Exercise input –
--------
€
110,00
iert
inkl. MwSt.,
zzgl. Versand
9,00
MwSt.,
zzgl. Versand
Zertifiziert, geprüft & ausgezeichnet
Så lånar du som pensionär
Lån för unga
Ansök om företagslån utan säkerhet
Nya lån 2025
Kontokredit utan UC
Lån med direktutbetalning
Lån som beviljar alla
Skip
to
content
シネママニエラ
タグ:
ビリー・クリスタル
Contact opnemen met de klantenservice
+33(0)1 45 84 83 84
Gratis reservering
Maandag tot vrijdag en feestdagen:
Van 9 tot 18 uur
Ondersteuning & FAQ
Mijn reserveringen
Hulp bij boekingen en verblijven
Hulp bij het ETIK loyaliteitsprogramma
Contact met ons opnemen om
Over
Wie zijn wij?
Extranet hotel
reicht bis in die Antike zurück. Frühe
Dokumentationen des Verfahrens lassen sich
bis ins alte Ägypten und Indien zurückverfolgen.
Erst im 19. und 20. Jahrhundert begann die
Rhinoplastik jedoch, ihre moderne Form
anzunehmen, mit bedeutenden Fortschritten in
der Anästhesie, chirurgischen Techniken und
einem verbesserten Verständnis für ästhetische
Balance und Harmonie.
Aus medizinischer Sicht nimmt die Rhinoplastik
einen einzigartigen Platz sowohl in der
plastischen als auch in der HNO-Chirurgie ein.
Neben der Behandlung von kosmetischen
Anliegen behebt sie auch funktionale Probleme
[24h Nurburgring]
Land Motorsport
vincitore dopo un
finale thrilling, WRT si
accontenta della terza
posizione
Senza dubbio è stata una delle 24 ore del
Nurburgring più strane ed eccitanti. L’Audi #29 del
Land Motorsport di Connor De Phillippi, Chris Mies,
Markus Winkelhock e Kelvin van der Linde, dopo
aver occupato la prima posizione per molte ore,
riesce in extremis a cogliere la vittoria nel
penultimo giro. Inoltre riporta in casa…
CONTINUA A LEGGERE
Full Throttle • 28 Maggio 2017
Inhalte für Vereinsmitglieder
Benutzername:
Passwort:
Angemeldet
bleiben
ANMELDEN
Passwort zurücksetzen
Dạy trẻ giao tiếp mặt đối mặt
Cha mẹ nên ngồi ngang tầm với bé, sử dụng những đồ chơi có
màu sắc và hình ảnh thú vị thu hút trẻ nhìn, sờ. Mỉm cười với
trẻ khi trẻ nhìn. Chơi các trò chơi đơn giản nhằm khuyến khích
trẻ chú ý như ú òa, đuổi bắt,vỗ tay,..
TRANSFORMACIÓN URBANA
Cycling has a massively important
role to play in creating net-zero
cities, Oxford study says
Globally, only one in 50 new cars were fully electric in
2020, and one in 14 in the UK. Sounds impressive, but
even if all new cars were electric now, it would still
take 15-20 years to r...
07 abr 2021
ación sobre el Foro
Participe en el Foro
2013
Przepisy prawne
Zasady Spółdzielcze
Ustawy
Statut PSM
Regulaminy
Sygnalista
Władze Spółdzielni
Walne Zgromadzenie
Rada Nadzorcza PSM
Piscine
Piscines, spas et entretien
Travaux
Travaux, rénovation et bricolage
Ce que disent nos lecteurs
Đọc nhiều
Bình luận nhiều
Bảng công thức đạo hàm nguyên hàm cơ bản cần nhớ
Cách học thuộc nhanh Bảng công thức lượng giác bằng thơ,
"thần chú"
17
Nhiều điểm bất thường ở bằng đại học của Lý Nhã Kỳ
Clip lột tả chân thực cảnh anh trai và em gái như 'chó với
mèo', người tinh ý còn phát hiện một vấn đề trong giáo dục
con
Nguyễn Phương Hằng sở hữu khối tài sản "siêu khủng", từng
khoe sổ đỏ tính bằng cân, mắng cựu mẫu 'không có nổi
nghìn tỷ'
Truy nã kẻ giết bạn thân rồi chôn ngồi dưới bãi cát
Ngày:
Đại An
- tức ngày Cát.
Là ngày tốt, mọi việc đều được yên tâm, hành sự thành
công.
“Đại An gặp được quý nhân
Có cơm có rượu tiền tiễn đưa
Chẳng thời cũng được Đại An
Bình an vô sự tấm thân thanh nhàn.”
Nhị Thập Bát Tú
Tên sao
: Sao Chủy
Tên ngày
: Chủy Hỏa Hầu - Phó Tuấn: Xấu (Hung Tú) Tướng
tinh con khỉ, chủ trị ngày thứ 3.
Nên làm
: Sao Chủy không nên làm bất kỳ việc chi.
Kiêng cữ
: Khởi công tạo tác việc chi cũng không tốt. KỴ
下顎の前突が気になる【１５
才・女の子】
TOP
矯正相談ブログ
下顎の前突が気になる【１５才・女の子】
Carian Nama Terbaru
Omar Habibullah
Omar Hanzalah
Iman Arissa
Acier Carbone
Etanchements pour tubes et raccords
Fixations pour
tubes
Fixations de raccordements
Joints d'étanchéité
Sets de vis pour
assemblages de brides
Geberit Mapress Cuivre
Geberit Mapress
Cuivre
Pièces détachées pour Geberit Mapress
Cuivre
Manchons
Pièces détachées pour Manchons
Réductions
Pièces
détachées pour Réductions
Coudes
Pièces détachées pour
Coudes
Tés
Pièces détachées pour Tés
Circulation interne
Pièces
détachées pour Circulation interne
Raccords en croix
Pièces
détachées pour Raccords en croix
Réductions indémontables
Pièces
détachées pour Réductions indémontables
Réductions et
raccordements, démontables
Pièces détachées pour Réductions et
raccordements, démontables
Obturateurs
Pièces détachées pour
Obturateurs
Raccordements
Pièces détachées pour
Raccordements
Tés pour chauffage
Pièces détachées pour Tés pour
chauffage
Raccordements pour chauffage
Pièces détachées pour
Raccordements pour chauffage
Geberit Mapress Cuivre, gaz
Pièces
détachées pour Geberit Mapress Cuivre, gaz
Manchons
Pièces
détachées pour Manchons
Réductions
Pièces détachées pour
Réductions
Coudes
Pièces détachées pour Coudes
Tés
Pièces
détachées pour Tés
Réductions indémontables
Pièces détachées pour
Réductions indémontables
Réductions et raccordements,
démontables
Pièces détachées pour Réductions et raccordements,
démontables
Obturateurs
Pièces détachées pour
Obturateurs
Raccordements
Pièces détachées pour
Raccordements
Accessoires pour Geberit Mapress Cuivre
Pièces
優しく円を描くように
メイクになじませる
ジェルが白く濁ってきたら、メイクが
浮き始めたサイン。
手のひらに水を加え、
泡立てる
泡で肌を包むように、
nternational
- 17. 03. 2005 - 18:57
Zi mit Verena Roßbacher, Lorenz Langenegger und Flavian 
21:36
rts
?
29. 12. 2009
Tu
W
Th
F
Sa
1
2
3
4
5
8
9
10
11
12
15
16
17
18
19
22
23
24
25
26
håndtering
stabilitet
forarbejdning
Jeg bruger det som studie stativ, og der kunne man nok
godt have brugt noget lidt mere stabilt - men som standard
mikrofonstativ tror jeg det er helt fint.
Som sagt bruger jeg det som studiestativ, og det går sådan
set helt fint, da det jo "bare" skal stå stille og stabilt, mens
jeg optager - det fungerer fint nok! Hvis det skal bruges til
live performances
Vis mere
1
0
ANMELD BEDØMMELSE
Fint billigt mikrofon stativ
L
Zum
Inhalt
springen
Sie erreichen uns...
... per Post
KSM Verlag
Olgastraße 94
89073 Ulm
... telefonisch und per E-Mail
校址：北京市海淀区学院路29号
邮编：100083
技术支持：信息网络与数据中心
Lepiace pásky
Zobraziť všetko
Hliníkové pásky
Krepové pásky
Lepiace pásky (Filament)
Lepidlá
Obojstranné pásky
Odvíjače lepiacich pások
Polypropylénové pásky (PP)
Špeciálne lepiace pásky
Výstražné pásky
--------
Task details – A verbatim copy of all the records is required. Write it out in full.

Result below –
€
110,00
iert
inkl. MwSt.,
zzgl. Versand
9,00
MwSt.,
zzgl. Versand
Zertifiziert, geprüft & ausgezeichnet
Så lånar du som pensionär
Lån för unga
Ansök om företagslån utan säkerhet
Nya lån 2025
Kontokredit utan UC
Lån med direktutbetalning
Lån som beviljar alla
Skip
to
content
シネママニエラ
タグ:
ビリー・クリスタル
Contact opnemen met de klantenservice
+33(0)1 45 84 83 84
Gratis reservering
Maandag tot vrijdag en feestdagen:
Van 9 tot 18 uur
Ondersteuning & FAQ
Mijn reserveringen
Hulp bij boekingen en verblijven
Hulp bij het ETIK loyaliteitsprogramma
Contact met ons opnemen om
Over
Wie zijn wij?
Extranet hotel
reicht bis in die Antike zurück. Frühe
Dokumentationen des Verfahrens lassen sich
bis ins alte Ägypten und Indien zurückverfolgen.
Erst im 19. und 20. Jahrhundert begann die
Rhinoplastik jedoch, ihre moderne Form
anzunehmen, mit bedeutenden Fortschritten in
der Anästhesie, chirurgischen Techniken und
einem verbesserten Verständnis für ästhetische
Balance und Harmonie.
Aus medizinischer Sicht nimmt die Rhinoplastik
einen einzigartigen Platz sowohl in der
plastischen als auch in der HNO-Chirurgie ein.
Neben der Behandlung von kosmetischen
Anliegen behebt sie auch funktionale Probleme
[24h Nurburgring]
Land Motorsport
vincitore dopo un
finale thrilling, WRT si
accontenta della terza
posizione
Senza dubbio è stata una delle 24 ore del
Nurburgring più strane ed eccitanti. L’Audi #29 del
Land Motorsport di Connor De Phillippi, Chris Mies,
Markus Winkelhock e Kelvin van der Linde, dopo
aver occupato la prima posizione per molte ore,
riesce in extremis a cogliere la vittoria nel
penultimo giro. Inoltre riporta in casa…
CONTINUA A LEGGERE
Full Throttle • 28 Maggio 2017
Inhalte für Vereinsmitglieder
Benutzername:
Passwort:
Angemeldet
bleiben
ANMELDEN
Passwort zurücksetzen
Dạy trẻ giao tiếp mặt đối mặt
Cha mẹ nên ngồi ngang tầm với bé, sử dụng những đồ chơi có
màu sắc và hình ảnh thú vị thu hút trẻ nhìn, sờ. Mỉm cười với
trẻ khi trẻ nhìn. Chơi các trò chơi đơn giản nhằm khuyến khích
trẻ chú ý như ú òa, đuổi bắt,vỗ tay,..
TRANSFORMACIÓN URBANA
Cycling has a massively important
role to play in creating net-zero
cities, Oxford study says
Globally, only one in 50 new cars were fully electric in
2020, and one in 14 in the UK. Sounds impressive, but
even if all new cars were electric now, it would still
take 15-20 years to r...
07 abr 2021
ación sobre el Foro
Participe en el Foro
2013
Przepisy prawne
Zasady Spółdzielcze
Ustawy
Statut PSM
Regulaminy
Sygnalista
Władze Spółdzielni
Walne Zgromadzenie
Rada Nadzorcza PSM
Piscine
Piscines, spas et entretien
Travaux
Travaux, rénovation et bricolage
Ce que disent nos lecteurs
Đọc nhiều
Bình luận nhiều
Bảng công thức đạo hàm nguyên hàm cơ bản cần nhớ
Cách học thuộc nhanh Bảng công thức lượng giác bằng thơ,
"thần chú"
17
Nhiều điểm bất thường ở bằng đại học của Lý Nhã Kỳ
Clip lột tả chân thực cảnh anh trai và em gái như 'chó với
mèo', người tinh ý còn phát hiện một vấn đề trong giáo dục
con
Nguyễn Phương Hằng sở hữu khối tài sản "siêu khủng", từng
khoe sổ đỏ tính bằng cân, mắng cựu mẫu 'không có nổi
nghìn tỷ'
Truy nã kẻ giết bạn thân rồi chôn ngồi dưới bãi cát
Ngày:
Đại An
- tức ngày Cát.
Là ngày tốt, mọi việc đều được yên tâm, hành sự thành
công.
“Đại An gặp được quý nhân
Có cơm có rượu tiền tiễn đưa
Chẳng thời cũng được Đại An
Bình an vô sự tấm thân thanh nhàn.”
Nhị Thập Bát Tú
Tên sao
: Sao Chủy
Tên ngày
: Chủy Hỏa Hầu - Phó Tuấn: Xấu (Hung Tú) Tướng
tinh con khỉ, chủ trị ngày thứ 3.
Nên làm
: Sao Chủy không nên làm bất kỳ việc chi.
Kiêng cữ
: Khởi công tạo tác việc chi cũng không tốt. KỴ
下顎の前突が気になる【１５
才・女の子】
TOP
矯正相談ブログ
下顎の前突が気になる【１５才・女の子】
Carian Nama Terbaru
Omar Habibullah
Omar Hanzalah
Iman Arissa
Acier Carbone
Etanchements pour tubes et raccords
Fixations pour
tubes
Fixations de raccordements
Joints d'étanchéité
Sets de vis pour
assemblages de brides
Geberit Mapress Cuivre
Geberit Mapress
Cuivre
Pièces détachées pour Geberit Mapress
Cuivre
Manchons
Pièces détachées pour Manchons
Réductions
Pièces
détachées pour Réductions
Coudes
Pièces détachées pour
Coudes
Tés
Pièces détachées pour Tés
Circulation interne
Pièces
détachées pour Circulation interne
Raccords en croix
Pièces
détachées pour Raccords en croix
Réductions indémontables
Pièces
détachées pour Réductions indémontables
Réductions et
raccordements, démontables
Pièces détachées pour Réductions et
raccordements, démontables
Obturateurs
Pièces détachées pour
Obturateurs
Raccordements
Pièces détachées pour
Raccordements
Tés pour chauffage
Pièces détachées pour Tés pour
chauffage
Raccordements pour chauffage
Pièces détachées pour
Raccordements pour chauffage
Geberit Mapress Cuivre, gaz
Pièces
détachées pour Geberit Mapress Cuivre, gaz
Manchons
Pièces
détachées pour Manchons
Réductions
Pièces détachées pour
Réductions
Coudes
Pièces détachées pour Coudes
Tés
Pièces
détachées pour Tés
Réductions indémontables
Pièces détachées pour
Réductions indémontables
Réductions et raccordements,
démontables
Pièces détachées pour Réductions et raccordements,
démontables
Obturateurs
Pièces détachées pour
Obturateurs
Raccordements
Pièces détachées pour
Raccordements
Accessoires pour Geberit Mapress Cuivre
Pièces
優しく円を描くように
メイクになじませる
ジェルが白く濁ってきたら、メイクが
浮き始めたサイン。
手のひらに水を加え、
泡立てる
泡で肌を包むように、
nternational
- 17. 03. 2005 - 18:57
Zi mit Verena Roßbacher, Lorenz Langenegger und Flavian 
21:36
rts
?
29. 12. 2009
Tu
W
Th
F
Sa
1
2
3
4
5
8
9
10
11
12
15
16
17
18
19
22
23
24
25
26
håndtering
stabilitet
forarbejdning
Jeg bruger det som studie stativ, og der kunne man nok
godt have brugt noget lidt mere stabilt - men som standard
mikrofonstativ tror jeg det er helt fint.
Som sagt bruger jeg det som studiestativ, og det går sådan
set helt fint, da det jo "bare" skal stå stille og stabilt, mens
jeg optager - det fungerer fint nok! Hvis det skal bruges til
live performances
Vis mere
1
0
ANMELD BEDØMMELSE
Fint billigt mikrofon stativ
L
Zum
Inhalt
springen
Sie erreichen uns...
... per Post
KSM Verlag
Olgastraße 94
89073 Ulm
... telefonisch und per E-Mail
校址：北京市海淀区学院路29号
邮编：100083
技术支持：信息网络与数据中心
Lepiace pásky
Zobraziť všetko
Hliníkové pásky
Krepové pásky
Lepiace pásky (Filament)
Lepidlá
Obojstranné pásky
Odvíjače lepiacich pások
Polypropylénové pásky (PP)
Špeciálne lepiace pásky
Výstražné pásky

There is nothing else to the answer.